Section 163(j) Real Property Safe Harbor

 

A safe harbor is provided in Rev. Proc. 2018-59 that allows taxpayers to treat infrastructure trades or businesses as an electing real property trade or business not subject to the business interest deduction limit of Section 163(j), but they must then use the alternative depreciation system for assets specified in the Tax Cuts and Jobs Act (TCJA).
https://www.irs.gov/pub/irs-drop/rp-18-59.pdf

 

 


Proposed Rules on New Business Interest Expense Guidance

 

The IRS issued proposed regulations for a provision of the Tax Cuts and Jobs Act (TCJA) that limits the business interest expense deduction for certain taxpayers. It incorporates new Form 8990, Limitation on Business Interest Expense Under Section 163(j), to calculate and report the deduction and amount of disallowed business interest expense to carry forward to the next tax year.

https://www.irs.gov/pub/irs-drop/REG-106089-18-NPRM.pdf


The Other Home Mortgage Interest Deduction Limit

 

With higher credit card interest rates and the end of deductible home equity loan interest, Fannie Mae just reported that in the last quarter 80 percent of mortgage refinancings were cash out transactions. Some taxpayers may be using the net proceeds to pay down credit cards, pay college bills, buy a car, or for other purposes unrelated to the acquisition or substantial improvement of a residence. Clients may believe that because it is just one payment and it is all secured by the residence, the interest is all deductible.
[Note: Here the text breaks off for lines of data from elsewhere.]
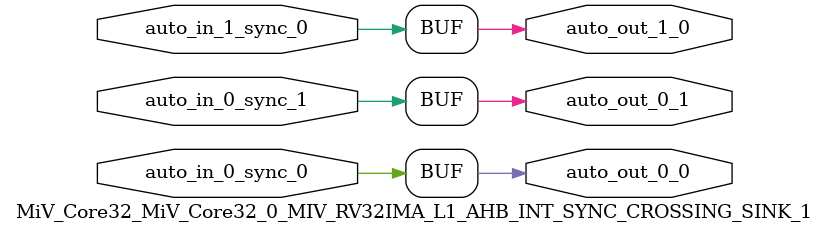
<source format=v>
`ifndef RANDOMIZE_REG_INIT 
	 `define RANDOMIZE_REG_INIT 
 `endif
`ifndef RANDOMIZE_MEM_INIT 
	 `define RANDOMIZE_MEM_INIT 
 `endif
`ifndef RANDOMIZE 
	 `define RANDOMIZE 
`endif

`timescale 1ns/10ps
module MiV_Core32_MiV_Core32_0_MIV_RV32IMA_L1_AHB_INT_SYNC_CROSSING_SINK_1( // @[:freechips.rocketchip.system.MivRV32ImaL1AhbConfig.fir@106651.2]
  input   auto_in_1_sync_0, // @[:freechips.rocketchip.system.MivRV32ImaL1AhbConfig.fir@106654.4]
  input   auto_in_0_sync_0, // @[:freechips.rocketchip.system.MivRV32ImaL1AhbConfig.fir@106654.4]
  input   auto_in_0_sync_1, // @[:freechips.rocketchip.system.MivRV32ImaL1AhbConfig.fir@106654.4]
  output  auto_out_1_0, // @[:freechips.rocketchip.system.MivRV32ImaL1AhbConfig.fir@106654.4]
  output  auto_out_0_0, // @[:freechips.rocketchip.system.MivRV32ImaL1AhbConfig.fir@106654.4]
  output  auto_out_0_1 // @[:freechips.rocketchip.system.MivRV32ImaL1AhbConfig.fir@106654.4]
);
  assign auto_out_1_0 = auto_in_1_sync_0;
  assign auto_out_0_0 = auto_in_0_sync_0;
  assign auto_out_0_1 = auto_in_0_sync_1;
endmodule

</source>
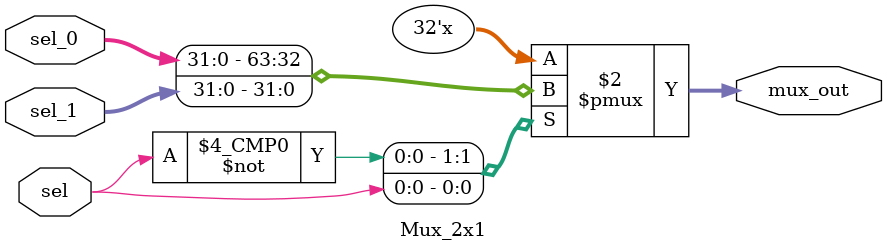
<source format=v>

module  Mux_2x1( sel_0, sel_1, sel, mux_out );
	input [31:0] sel_0, sel_1;
	input sel;
	output [31:0] mux_out;
	reg  [31:0] mux_out;

	always @ (sel or sel_0 or sel_1)
		begin
			case(sel) 
			1'b0 : mux_out = sel_0;
			1'b1 : mux_out = sel_1;
			endcase 
		end
endmodule

</source>
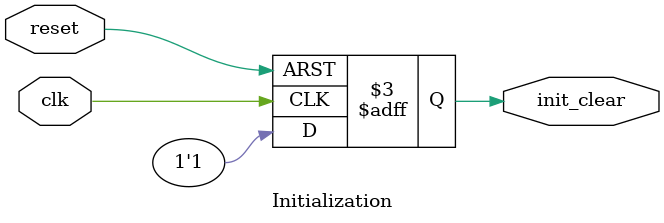
<source format=v>
module Initialization (
    input wire clk,
    input wire reset,
    output reg init_clear                              


);
always @(posedge clk or posedge reset) begin
        if (~reset) begin
            init_clear <= 1'b1;
        end else begin
            init_clear <= 1'b0;
        end
    end


    
endmodule
</source>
However, the interest on cash taken out for non-home related expenses is not deductible. In effect, the refinancing is treated like two different loans, one for the original acquisition or for the substantial improvement of the residence and the other for debt that is not qualified for the deduction. 

The 2018 Schedule A will include a new box to check if not all proceeds from a home mortgage were used to buy, build or substantially improve a home. In order to be prepared to answer this question, it should be included in your organizer to the taxpayer. This may be bad news to clients who have already refinanced without knowing the consequences.